ReiserFS v4 is a big step forward, but if there are issues, and the group told to go back to the lab and test more; they need to write out a white paper rationalising the decision they’ve made, the reasons, and the parts of the said component that needs correcting. No use giving open ended statements like, “needs more work with the VFS team’ without actually laying out what needs to be done.
“Not that Namesys has the resources to do this, but what stops them from making a Reiser fork of linux? Or distributing a their own patched kernel?”
nothing, but who would use it? they need/want to be mainstream.
on a different note: I would be delighted if Hans and the devs sorted out this mess and got R4 into the 2.6.19 kernel.
Sometime ago Reiser say about VFS that it is not really “generic code” but just part of ext2/3 FS. Redhat force to use ext2/3 and sure thay have reason and power. Kernel developers require Reiser to use VFS but they know it is nearly impossible w/o VFS changes or bad reiser4 performance. And we all loose. May be Hans must stop this one-way talk and try to make reiser4 patches for vanilla stable tree ASAP?

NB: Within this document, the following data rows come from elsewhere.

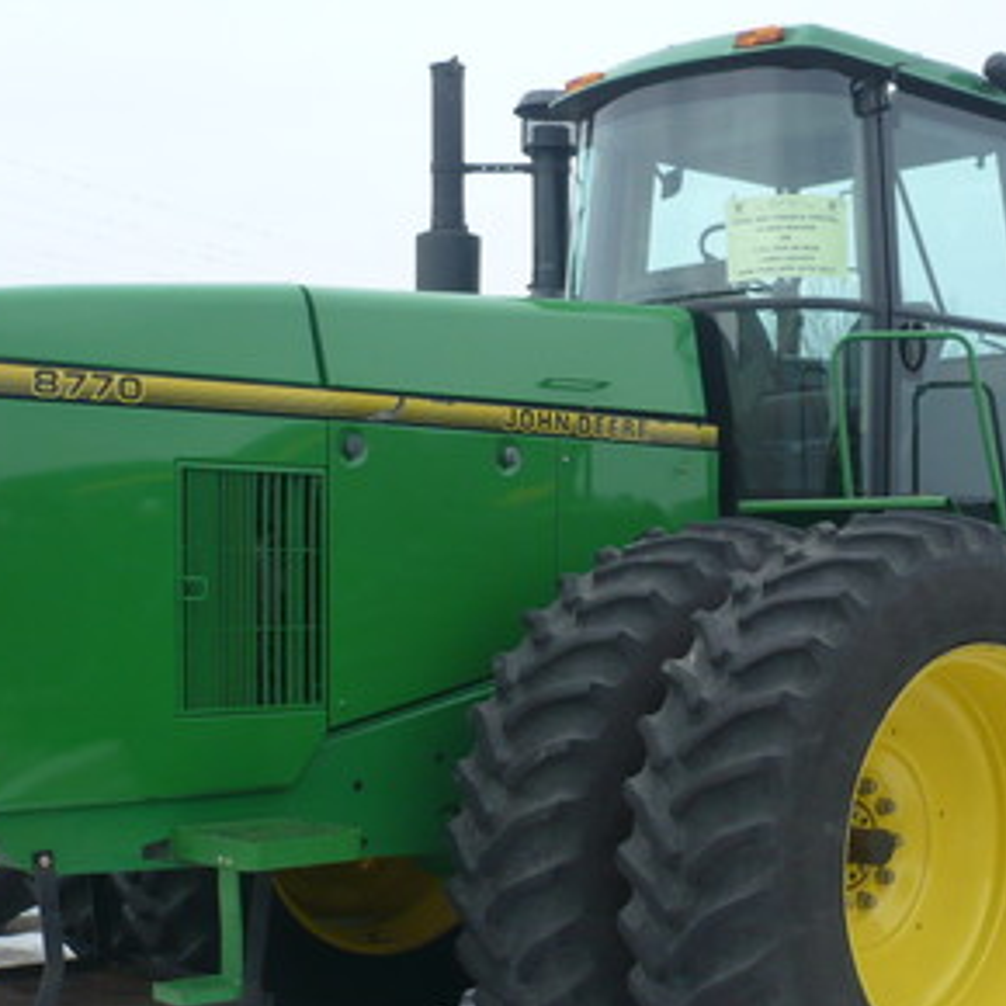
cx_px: 728
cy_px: 559
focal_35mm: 58
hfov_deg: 29.2
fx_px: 1907
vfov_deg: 29.5
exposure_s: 1/640
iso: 100
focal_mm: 5.8
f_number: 2.8
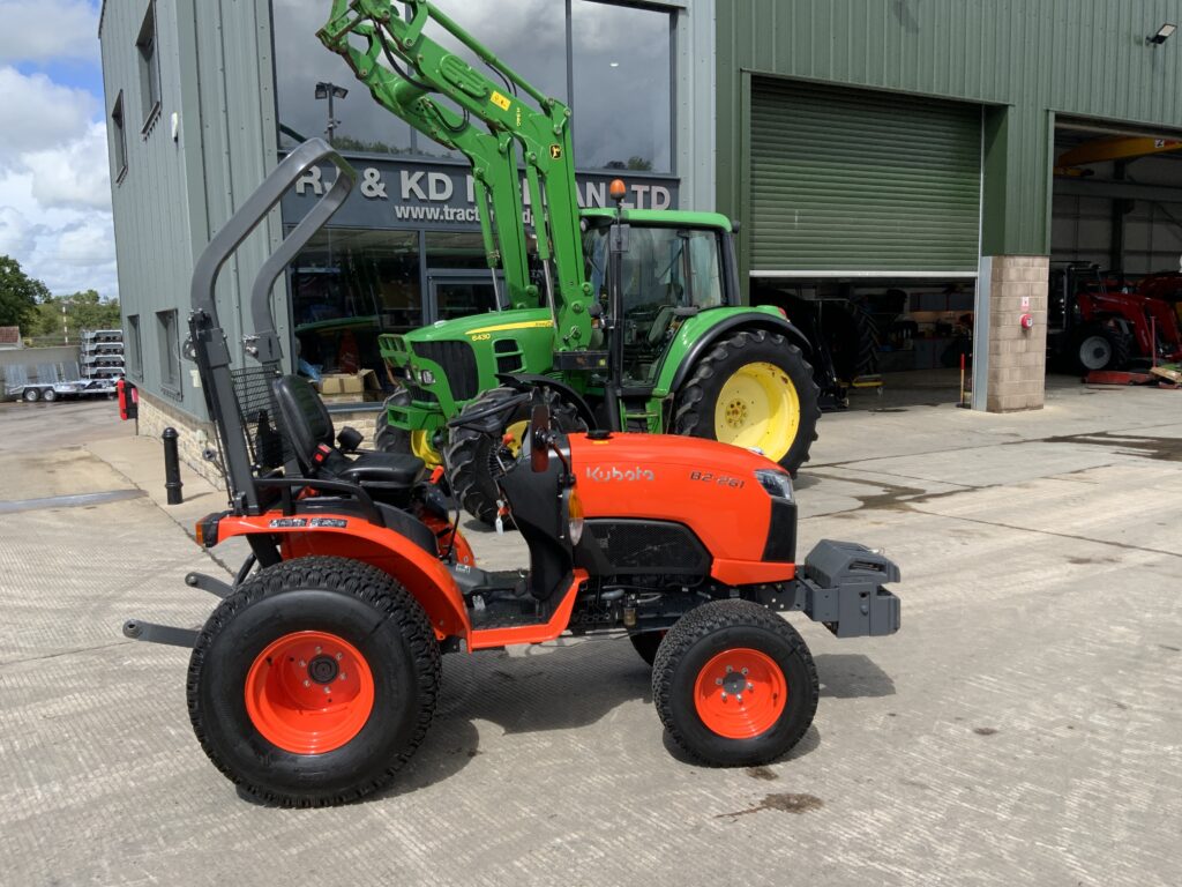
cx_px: 591
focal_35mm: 29
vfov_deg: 48.2
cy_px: 444
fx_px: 990
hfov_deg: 61.7
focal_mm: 3
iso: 16
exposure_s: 1/1121
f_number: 1.8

Well, I used for some time on a Kanotix laptop a year or so ago and had problems. My system froze for some unrelated X11 reason at one time and I ran out of battery on another :-p, and I had to restart the laptop. At both occations I think I was writing heavily to the disk and I ended up with a hosed non-recoverable file system and lost data. I’m sure it was fast and all (didn’t notice much difference) but it was certainly not very crash tolerant back then.
A file system that makes recovering lost files easy would be nice… What would you guys recommend for this? Ext2/3?
Edited 2006-07-20 09:45
Probably JFS or XFS. Both are well tested, well thought out journalling filesystems. I’ve currently got a 750 GB XFS filesystem serving up NFS in the corner that’s quite happy.
That said, JFS is an IBM thing, and XFS is an SGI thing. IBM isn’t in danger of dissapearing any time soon (unlike SGI), and Grub works with JFS, so I’d pick JFS.
XFS is still the most fragile of the journaling filesystems, due to its policy of nulling out the data before doing the write. I know that the FAQ says it is fixed, but the reality is that it is just not as bad since v1.1. It’s probably the worst fs you could choose for a laptop.
I would go with ext3. In its default data=ordered mode it gives greater integrity guarantees than JFS.
Reiserfs v3 also has an ordered mode, but in my opinion ext3 is:
1. The most stable of the Linux fs’s.
2. A solid performer, despite being unfairly maligned by some.